Zuvor war Kanter im Jahr 2016 wegen seiner politischen Ansichten bereits von seiner Familie verstoßen worden, wie er damals in einem öffentlichen Brief bekannte. "Mein eigener Vater wollte, dass ich meinen Nachnamen ändere. Meine Mutter, die mir mein Leben geschenkt hat, hat mich ausgestoßen. Die Geschwister, mit denen ich aufwuchs, kennen mich nicht mehr. Meine Verwandten wollen mich nicht mehr sehen", teilte Kanter auf Twitter mit. Seinen Brief unterschrieb er mit "Enes (Kanter) GÜLEN". Seine Gesinnung hatte ihn auch seine Nationalteam-Karriere gekostet, wie er selbst nach seiner Ausbootung vor der EM 2015 erklärte. Einen Abtrünnigen wie ihn wollte der damalige Coach Ergin Ataman nicht im Kader haben, befand Kanter.

Kanters Leben ist kompliziert geworden

Jetzt erschwert seine politische Meinung seine NBA-Laufbahn - auch wenn es nur eine Partie ist. Aber es ist nicht auszuschließen, dass er bei weiteren Auslandsreisen, etwa zu PR-Terminen oder Trainingsaufenthalten, ebenso eingeschränkt ist. London ist für Kanter zumindest keine Option, er verpasst lieber das Spiel, als es darauf ankommen zu lassen. "Traurigerweise kann ich nicht dorthin reisen wegen diesem verdammten Wahnsinnigen, dem türkischen Präsidenten", formulierte es der Basketballer mit ernster Miene, er fände es "ziemlich traurig, dass all das Zeug meine Karriere und den Basketball beeinflusst, weil ich da draußen sein will und meinem Team zum Sieg verhelfen will".

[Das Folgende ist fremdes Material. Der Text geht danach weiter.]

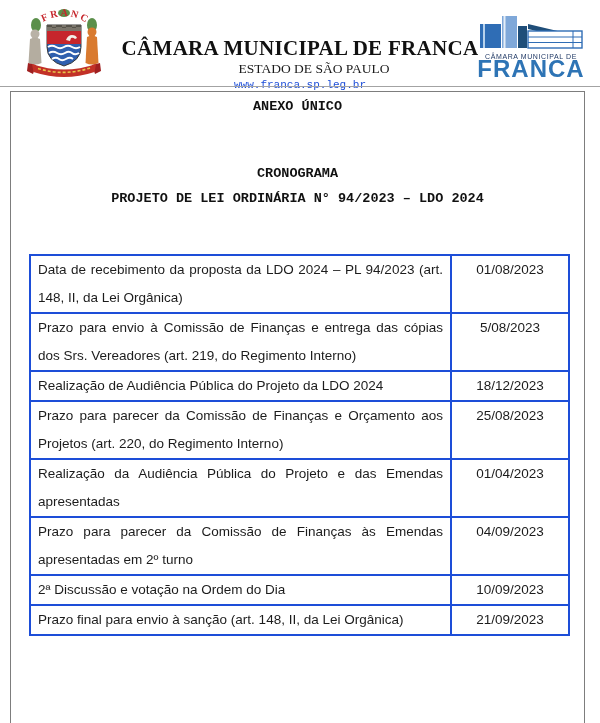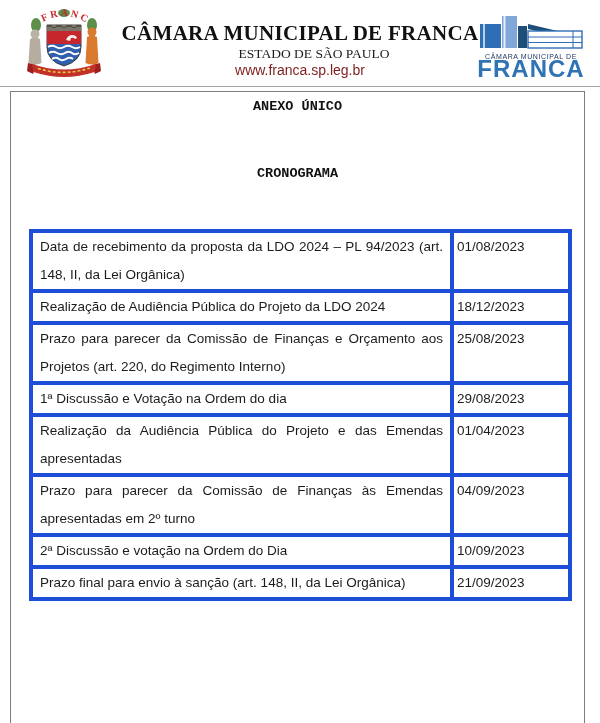"CÂMARA MUNICIPAL DE FRANCA" .header-center { padding-top: 22px -> 37px }
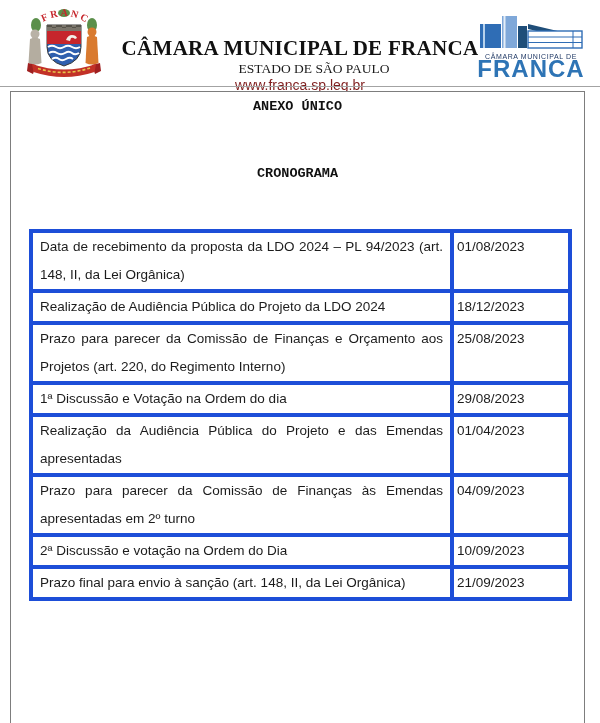"www.franca.sp.leg.br" .org-site { color: #7f1d1d -> #1d4ed8; font-family: Liberation Sans, sans-serif -> Liberation Mono, monospace; font-size: 14px -> 11px }
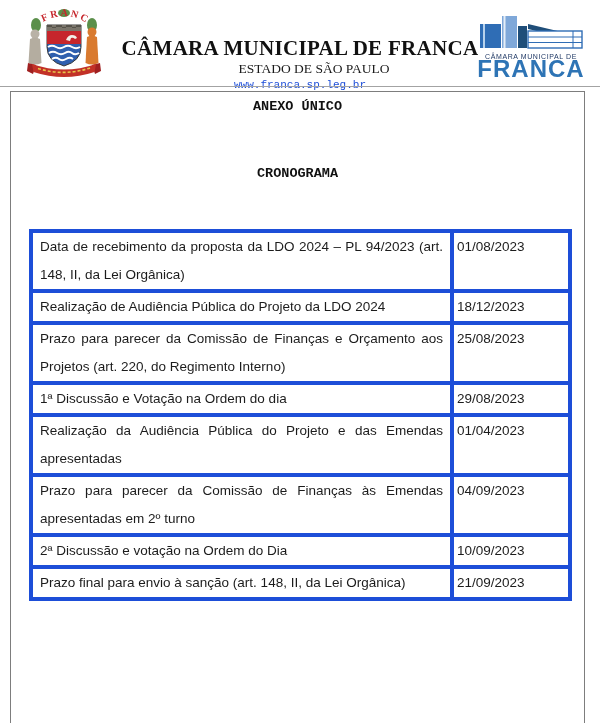"PROJETO DE LEI ORDINÁRIA N°" p.mono-title { html: none -> <p>PROJETO DE LEI ORDINÁRIA N° 94/2023 – LDO 2024</p> }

Es spare sich damit eine sehr "hässliche Situation" - und überhaupt: Als NBA-Basketballer ohne Pass kann er derzeit per Sondergenehmigung höchstens nach Kanada, wo die Knicks zuletzt im November gegen Toronto spielten. Wie es scheint, ist dieses Spiel aber für Kanter weitaus komplizierter als jedes Basketballspiel.